-------- Entries shown --------

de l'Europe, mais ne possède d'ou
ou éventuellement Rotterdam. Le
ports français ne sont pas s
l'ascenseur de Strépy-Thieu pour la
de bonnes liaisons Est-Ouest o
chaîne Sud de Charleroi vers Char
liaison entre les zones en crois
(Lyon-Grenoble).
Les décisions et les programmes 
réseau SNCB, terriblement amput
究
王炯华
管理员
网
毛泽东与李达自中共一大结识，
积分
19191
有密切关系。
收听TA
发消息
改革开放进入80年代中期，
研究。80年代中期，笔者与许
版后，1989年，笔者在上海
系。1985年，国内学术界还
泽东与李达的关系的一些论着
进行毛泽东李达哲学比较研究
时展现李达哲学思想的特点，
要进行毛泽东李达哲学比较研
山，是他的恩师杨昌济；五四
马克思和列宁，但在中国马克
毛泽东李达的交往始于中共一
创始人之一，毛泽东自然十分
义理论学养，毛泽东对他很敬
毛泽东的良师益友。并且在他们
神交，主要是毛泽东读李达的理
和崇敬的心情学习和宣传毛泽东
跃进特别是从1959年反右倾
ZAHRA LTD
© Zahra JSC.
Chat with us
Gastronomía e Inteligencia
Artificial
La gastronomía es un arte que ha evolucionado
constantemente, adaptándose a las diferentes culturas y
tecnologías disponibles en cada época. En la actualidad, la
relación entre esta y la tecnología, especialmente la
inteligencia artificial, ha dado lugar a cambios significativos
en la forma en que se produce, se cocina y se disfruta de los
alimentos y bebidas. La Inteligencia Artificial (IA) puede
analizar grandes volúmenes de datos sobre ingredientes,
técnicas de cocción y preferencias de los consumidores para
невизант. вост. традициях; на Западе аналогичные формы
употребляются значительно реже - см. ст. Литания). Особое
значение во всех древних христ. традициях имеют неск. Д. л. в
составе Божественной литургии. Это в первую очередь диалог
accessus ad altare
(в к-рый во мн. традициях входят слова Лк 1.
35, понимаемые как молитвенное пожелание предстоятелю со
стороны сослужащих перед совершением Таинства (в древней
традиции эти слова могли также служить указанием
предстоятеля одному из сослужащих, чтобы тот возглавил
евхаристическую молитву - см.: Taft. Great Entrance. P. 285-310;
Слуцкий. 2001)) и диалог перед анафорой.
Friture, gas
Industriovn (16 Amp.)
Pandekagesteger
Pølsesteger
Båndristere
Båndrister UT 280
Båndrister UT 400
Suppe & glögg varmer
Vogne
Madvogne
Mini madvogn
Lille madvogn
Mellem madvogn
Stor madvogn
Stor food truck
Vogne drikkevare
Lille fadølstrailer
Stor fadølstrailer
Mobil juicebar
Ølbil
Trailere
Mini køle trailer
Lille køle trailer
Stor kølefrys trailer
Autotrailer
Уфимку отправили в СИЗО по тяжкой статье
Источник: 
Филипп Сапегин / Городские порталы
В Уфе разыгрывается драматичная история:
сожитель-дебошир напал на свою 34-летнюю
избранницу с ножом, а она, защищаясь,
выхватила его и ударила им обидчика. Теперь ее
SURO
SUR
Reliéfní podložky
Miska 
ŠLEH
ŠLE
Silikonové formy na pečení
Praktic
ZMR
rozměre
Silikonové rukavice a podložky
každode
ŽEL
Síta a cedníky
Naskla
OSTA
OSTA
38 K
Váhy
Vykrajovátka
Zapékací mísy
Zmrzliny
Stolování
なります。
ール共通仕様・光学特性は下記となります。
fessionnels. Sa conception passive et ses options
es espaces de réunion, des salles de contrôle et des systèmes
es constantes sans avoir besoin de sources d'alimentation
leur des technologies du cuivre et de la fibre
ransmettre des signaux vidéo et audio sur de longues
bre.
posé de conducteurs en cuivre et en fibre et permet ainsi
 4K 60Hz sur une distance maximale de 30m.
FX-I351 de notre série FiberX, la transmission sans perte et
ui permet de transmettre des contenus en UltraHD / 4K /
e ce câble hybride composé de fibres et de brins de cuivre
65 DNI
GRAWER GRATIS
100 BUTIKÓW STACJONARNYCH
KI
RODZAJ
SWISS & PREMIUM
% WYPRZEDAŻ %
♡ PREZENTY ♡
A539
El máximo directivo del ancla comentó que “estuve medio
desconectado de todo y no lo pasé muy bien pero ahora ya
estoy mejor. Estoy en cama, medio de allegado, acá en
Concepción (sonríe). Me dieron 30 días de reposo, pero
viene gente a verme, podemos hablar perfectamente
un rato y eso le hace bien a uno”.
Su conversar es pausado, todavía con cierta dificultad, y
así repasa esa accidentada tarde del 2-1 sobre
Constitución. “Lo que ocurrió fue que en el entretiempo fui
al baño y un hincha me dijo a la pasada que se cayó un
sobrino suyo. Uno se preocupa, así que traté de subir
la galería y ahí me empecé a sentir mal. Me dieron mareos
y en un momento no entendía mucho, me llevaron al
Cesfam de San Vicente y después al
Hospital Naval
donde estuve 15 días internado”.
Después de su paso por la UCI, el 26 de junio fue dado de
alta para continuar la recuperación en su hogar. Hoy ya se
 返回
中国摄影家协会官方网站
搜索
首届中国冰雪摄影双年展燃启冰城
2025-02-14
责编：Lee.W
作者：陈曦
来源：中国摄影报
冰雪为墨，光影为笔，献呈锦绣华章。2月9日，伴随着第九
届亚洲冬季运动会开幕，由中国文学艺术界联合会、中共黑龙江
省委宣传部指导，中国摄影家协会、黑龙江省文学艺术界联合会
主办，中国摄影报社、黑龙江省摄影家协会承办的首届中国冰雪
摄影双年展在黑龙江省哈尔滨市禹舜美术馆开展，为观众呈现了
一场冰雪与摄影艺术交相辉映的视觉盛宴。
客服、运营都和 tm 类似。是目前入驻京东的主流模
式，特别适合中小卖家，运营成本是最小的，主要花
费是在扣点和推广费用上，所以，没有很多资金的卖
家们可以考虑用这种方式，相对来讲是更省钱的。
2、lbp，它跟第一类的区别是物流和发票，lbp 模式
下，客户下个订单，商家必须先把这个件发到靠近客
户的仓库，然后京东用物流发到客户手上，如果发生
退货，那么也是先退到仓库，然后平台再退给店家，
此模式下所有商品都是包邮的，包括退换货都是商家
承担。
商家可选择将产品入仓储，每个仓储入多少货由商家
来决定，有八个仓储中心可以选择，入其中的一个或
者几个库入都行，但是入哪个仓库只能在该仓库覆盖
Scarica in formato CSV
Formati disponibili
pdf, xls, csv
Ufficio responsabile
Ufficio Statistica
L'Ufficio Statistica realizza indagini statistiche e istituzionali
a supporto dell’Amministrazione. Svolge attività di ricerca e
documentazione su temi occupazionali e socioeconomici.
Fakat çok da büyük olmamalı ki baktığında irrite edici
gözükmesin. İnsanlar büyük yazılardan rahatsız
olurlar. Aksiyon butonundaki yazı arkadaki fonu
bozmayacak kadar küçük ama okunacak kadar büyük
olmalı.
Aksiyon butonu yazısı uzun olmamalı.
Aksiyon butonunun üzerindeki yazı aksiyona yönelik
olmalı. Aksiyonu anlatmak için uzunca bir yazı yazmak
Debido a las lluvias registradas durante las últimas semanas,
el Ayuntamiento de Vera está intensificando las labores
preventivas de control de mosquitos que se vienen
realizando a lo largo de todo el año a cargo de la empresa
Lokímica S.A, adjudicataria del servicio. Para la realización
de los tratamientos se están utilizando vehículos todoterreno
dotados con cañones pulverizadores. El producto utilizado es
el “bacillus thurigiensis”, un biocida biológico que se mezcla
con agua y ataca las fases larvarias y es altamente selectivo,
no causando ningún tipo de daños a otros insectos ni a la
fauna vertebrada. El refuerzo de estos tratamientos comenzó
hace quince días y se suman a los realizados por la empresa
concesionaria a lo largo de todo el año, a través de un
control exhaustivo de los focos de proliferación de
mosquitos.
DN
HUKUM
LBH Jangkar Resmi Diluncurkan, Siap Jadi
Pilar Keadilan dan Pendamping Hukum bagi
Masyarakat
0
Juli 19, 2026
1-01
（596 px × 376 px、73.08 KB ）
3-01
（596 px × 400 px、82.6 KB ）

--------

▶ **Task details**:
Your answer should be the lines above from the one containing "fessionnels. Sa conception" through the one containing "4K 60Hz sur une distance maximale de 30m.", copied exactly and with both ends kept.

▶ **Answer section**:
fessionnels. Sa conception passive et ses options
es espaces de réunion, des salles de contrôle et des systèmes
es constantes sans avoir besoin de sources d'alimentation
leur des technologies du cuivre et de la fibre
ransmettre des signaux vidéo et audio sur de longues
bre.
posé de conducteurs en cuivre et en fibre et permet ainsi
 4K 60Hz sur une distance maximale de 30m.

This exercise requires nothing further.